BUDGET/AGRICULTURE : CAP THREATENED WITH MAJOR BUDGET CUTS.
"A further significant reduction in the overall share of the EU budget devoted to agriculture," less market intervention, direct aid "co-financed" by member states, increase in obligatory modulation and funds for "non-agricultural" rural development.These are the findings of the European Commission's draft communication on the reform of the Community's post-2013 budget. The commissioners are expected to respond, on 24 November, to the document, which does not, notably, classify the Common Agricultural Policy (CAP) among its list of "high added value" Community policies of the future (see Europolitics 3842 on the draft communication and 3843 for an analysis of its new approach to cohesion).
Prefaced by European Commission PresidentaJose Manuel Barroso, the document reflects previous drastic proposals for new agricultural reforms. An approach shared with some of those working with the Agriculture Commissioner Mariann Fischer Boel, who is opposed to a partial renationalisation of the first pillar of the CAP and puts the case for maintaining a "sufficient" agriculture budget.
FROM 61% TO 32%
It is in this context that the Commission's draft firstly recalls that betweena1988 and 2013, "the overall share of direct agricultural support in the EU budget will have shrunk from 61% to 32%" and that according to the CAP's monitoring "this downward path is set to continue beyond 2013 even in a no-change scenario".

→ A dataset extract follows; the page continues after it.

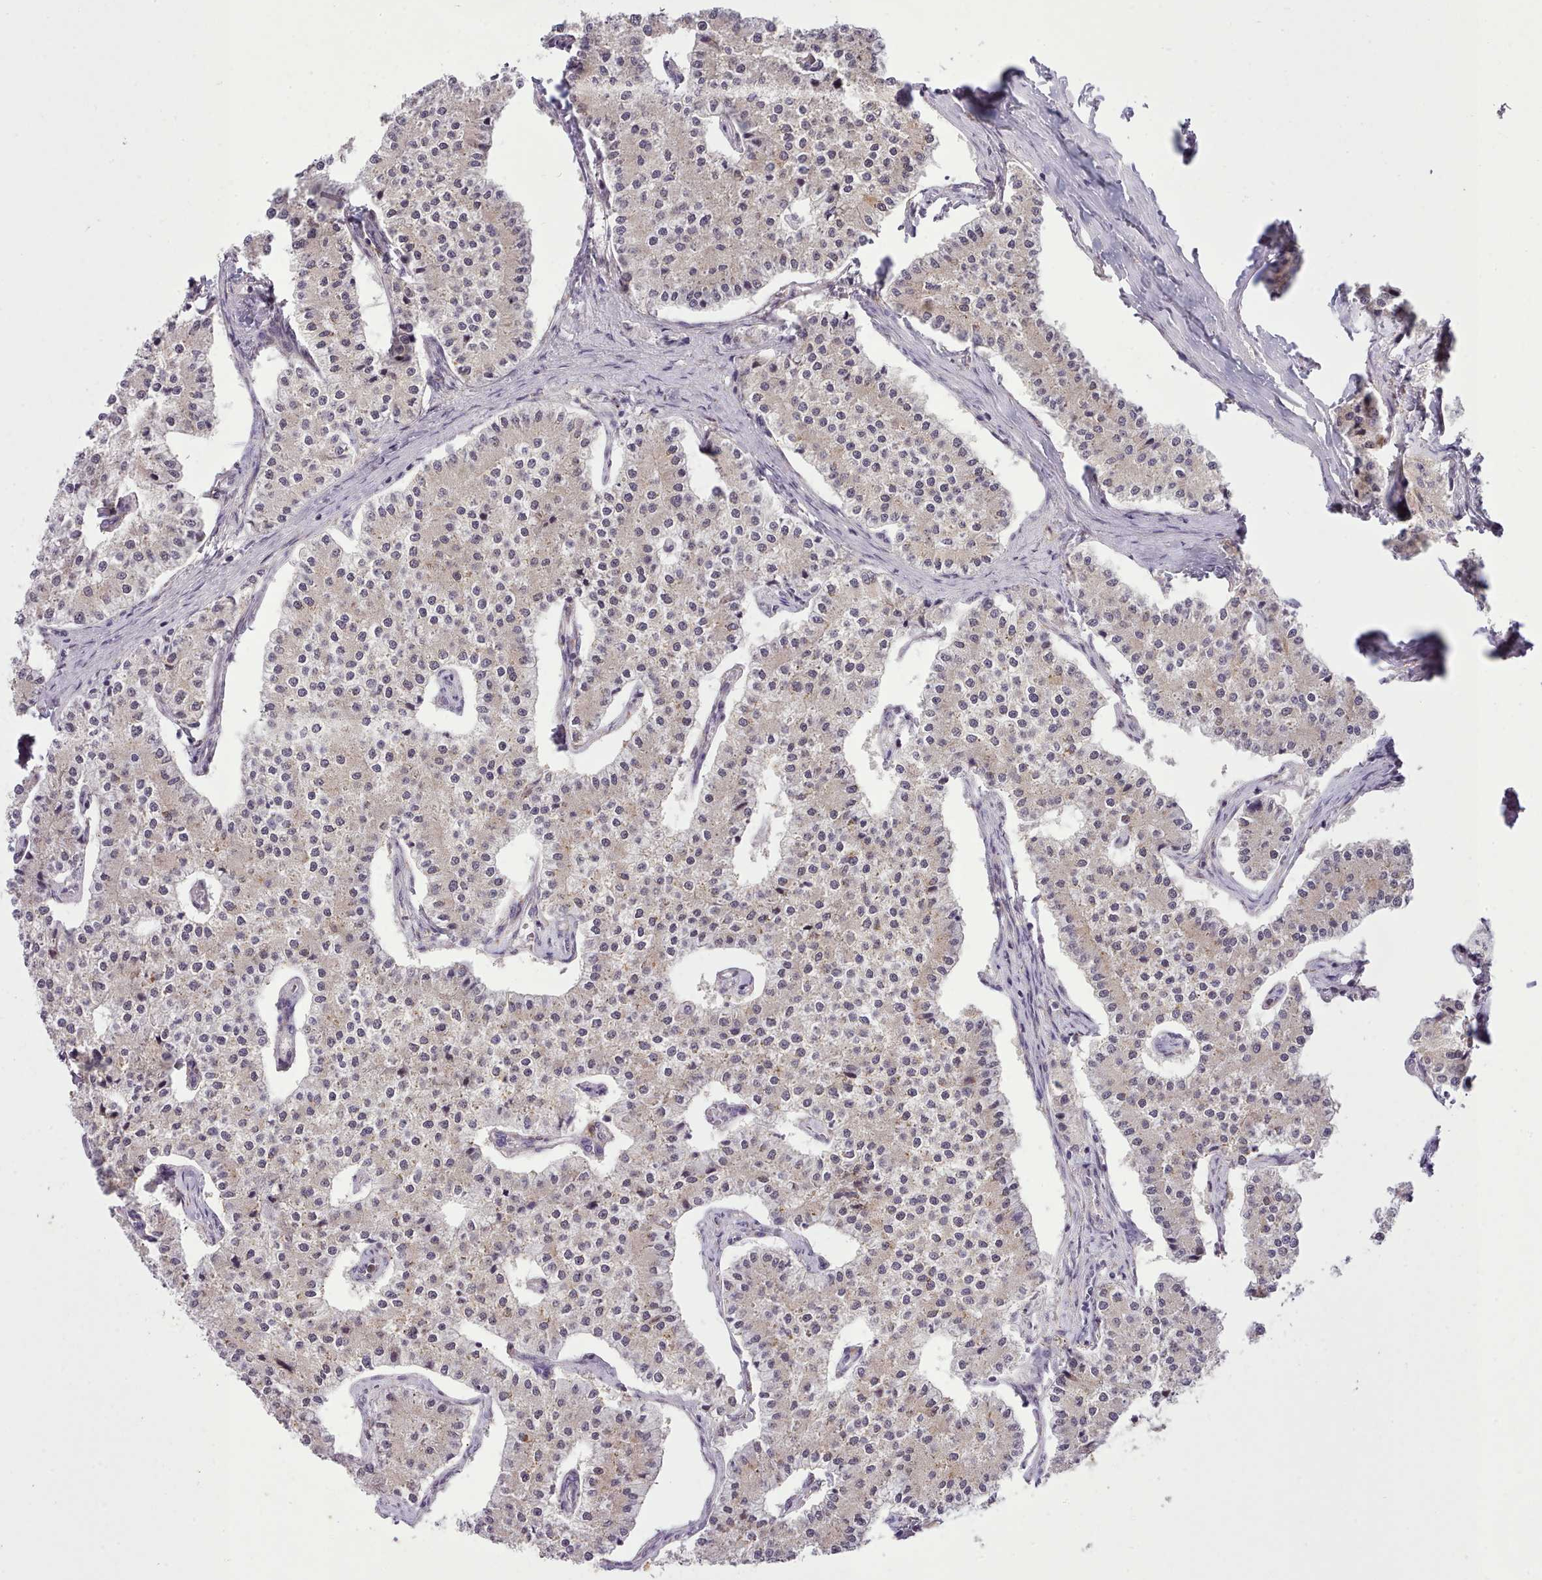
{"staining": {"intensity": "weak", "quantity": "<25%", "location": "cytoplasmic/membranous"}, "tissue": "carcinoid", "cell_type": "Tumor cells", "image_type": "cancer", "snomed": [{"axis": "morphology", "description": "Carcinoid, malignant, NOS"}, {"axis": "topography", "description": "Colon"}], "caption": "High magnification brightfield microscopy of carcinoid stained with DAB (3,3'-diaminobenzidine) (brown) and counterstained with hematoxylin (blue): tumor cells show no significant positivity.", "gene": "FAM83E", "patient": {"sex": "female", "age": 52}}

"For the future, further reform and modernisation of agricultural spending is required to bring it fully into line with the principles of European added value, concentration on priorities and fairness." The document continues: "While it is too early to define the detailed contours or the exact intensity of the future reform of the CAP, it is clear that it should be driven by two objectives. First, it should resolutely pursue the modernisation of the CAP, enabling it to respond to new challenges and concentrating spending where it adds most value. Second, it must stimulate a further significant reduction in the overall share of the EU budget devoted to agriculture, freeing up spending for new EU priorities".
The draft communication then states that "market intervention mechanisms could be rolled back further to become a genuine safety net". It reassures readers that "food supply to a growing global population could be guaranteed by raising agricultural productivity with intensified research, technical assistance and knowledge sharing".